Ah, springtime, when trees are budding, grasses are growing, flowers are blooming—and pollen is plentiful. For many, allergy season has arrived, bringing with it an onslaught of sniffling and sneezing. An ever-increasing number of people are affected: Up to 30 percent of the population now experience seasonal allergies, according to the American College of Allergy, Asthma & Immunology.

What to do? Building a strong allergy-proof foundation starts with caring for the body as a whole by eating well, exercising and handling stress, says Jonathan Psenka, N.D., author of Dr. Psenka’s Seasonal Allergy Solution (Rodale, 2015). Experts agree it’s also crucial to pay special attention to the immune system.

When allergies strike, the body is overreacting to something that is otherwise harmless because the immune system is stressed or lacking in certain nutrients. If you can get the immune system more in balance, you have a better chance of dealing with irritating allergens, says Jeanne Galloway, N.D., member of the American Association of Naturopathic Physicians. This involves replenishing nutrients that the body can’t make, that we can’t get enough of from food, and that may be depleted from stress and exposure to toxins.

Although conventional allergy medication can offer some relief, the following natural supplements both relieve symptoms and support the whole body.

Vitamins C and D

Vitamin C, a natural antihistamine, and vitamin D work at the cellular level, replenishing and repairing cells in the upper respiratory system and knitting together tissues, allowing them to do their jobs better, says Galloway. Although the jury is still out on vitamin D for treating allergies, there are many studies linking deficiency with allergies and asthma; one, from 2012, found that the prevalence of vitamin D deficiency was significantly higher in people with hay fever than others (30 percent versus 5.1 percent).

Dose: 500 mg vitamin C two to three times per day, suggests Psenka, starting one or two weeks before allergy season begins. Ask your doctor to test your vitamin D levels. If you are deficient, supplement with as much as 4,000–5,000 IU vitamin D daily. (Without testing, aim for 1,000 IU a day.)

Omega-3 Fatty Acids

Experts agree that while omega-3s are widely known for their use in heart health and even brain health, their anti-inflammatory properties also damp down the pathway that causes allergies, which are essentially an inflammatory reaction. Studies show a link between the ever-decreasing intake of fish oil (which is rich in omega-3s) in our diets and an increase in allergies and asthma.

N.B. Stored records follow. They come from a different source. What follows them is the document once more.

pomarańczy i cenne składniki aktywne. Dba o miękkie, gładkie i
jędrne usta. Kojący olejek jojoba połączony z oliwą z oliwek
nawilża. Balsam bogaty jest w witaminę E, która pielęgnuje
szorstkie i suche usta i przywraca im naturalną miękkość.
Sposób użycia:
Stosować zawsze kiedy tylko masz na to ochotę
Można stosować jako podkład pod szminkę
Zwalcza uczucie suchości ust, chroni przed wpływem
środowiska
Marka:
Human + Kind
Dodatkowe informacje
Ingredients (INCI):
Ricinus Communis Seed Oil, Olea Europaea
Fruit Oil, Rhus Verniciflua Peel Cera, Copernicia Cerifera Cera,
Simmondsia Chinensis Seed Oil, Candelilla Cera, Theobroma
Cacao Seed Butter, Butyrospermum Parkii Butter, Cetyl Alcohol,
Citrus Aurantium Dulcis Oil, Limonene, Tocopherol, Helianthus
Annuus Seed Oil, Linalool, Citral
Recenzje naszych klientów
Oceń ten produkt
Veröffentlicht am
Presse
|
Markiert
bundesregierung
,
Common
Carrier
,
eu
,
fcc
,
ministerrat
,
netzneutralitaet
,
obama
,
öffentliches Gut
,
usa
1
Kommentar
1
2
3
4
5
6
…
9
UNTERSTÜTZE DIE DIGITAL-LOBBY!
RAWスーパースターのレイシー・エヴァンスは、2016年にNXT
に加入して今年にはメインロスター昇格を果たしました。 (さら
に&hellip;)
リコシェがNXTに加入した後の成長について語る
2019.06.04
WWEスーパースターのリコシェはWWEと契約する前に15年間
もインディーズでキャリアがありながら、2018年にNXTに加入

Dose: Galloway suggests taking a product with a two-to-one ratio of EPA to DHA (two of the most common omega-3 fatty acids), up to a total of 1,000–3,000 mg daily, if no contraindications with other medications are present (ask your doctor to be sure).

Probiotics

Experts are enthusiastic about probiotics for seasonal allergies for the full-body connection. Probiotics balance good bacteria in the gut—where the majority of the immune system is housed—reduce inflammation in the gut and also inhibit inflammatory chemicals involved in allergic responses. Stated simply: If your digestive tract is out of balance, it is impossible to improve your allergy symptoms, says Galloway. A 2015 review in the American Journal of Rhinology & Allergy showed that probiotics significantly improved quality of life and nasal symptoms in people with allergic rhinitis (hay fever).

Dose: Take 1 billion CFUs, up to as high as 225 billion CFUs daily, varying by individual, for allergy support. Galloway recommends talking to your natural medicine provider about what’s best for you.

Quercetin

One of the best natural antihistamines, say the experts, quercetin reduces inflammatory symptoms in the airways on contact. During an allergic reaction, mast cells, a type of white blood cell first called to the scene of inflammation, burst and release histamine, an allergic compound. Working in a similar way to Benadryl, quercetin inhibits this process, reducing mucus, itchiness and swelling in the sinuses, says Galloway.

Dose: Available in powder, capsules and tincture; Galloway recommends taking 600–800 mg a day.

Stinging Nettle

Shown in test-tube studies to reduce inflammation, stinging nettle (also simply known as nettle) is another powerful histamine blocker, Galloway says. Derived from a plant that can actually sting and cause discomfort on contact, nettle is available in capsules or as a tea. This is a good one to sip on: “I have some patients that only need a few cups of [nettle] tea and their symptoms are markedly reduced,” says Carrie Demers, M.D., a holistic physician and medical director of PureRejuv Wellness Center in Pennsylvania.

Dose: 300 mg 1–3 times daily, recommends Demers. Steep a tea bag (or a teaspoon of dry herb) in hot water for 5–10 minutes.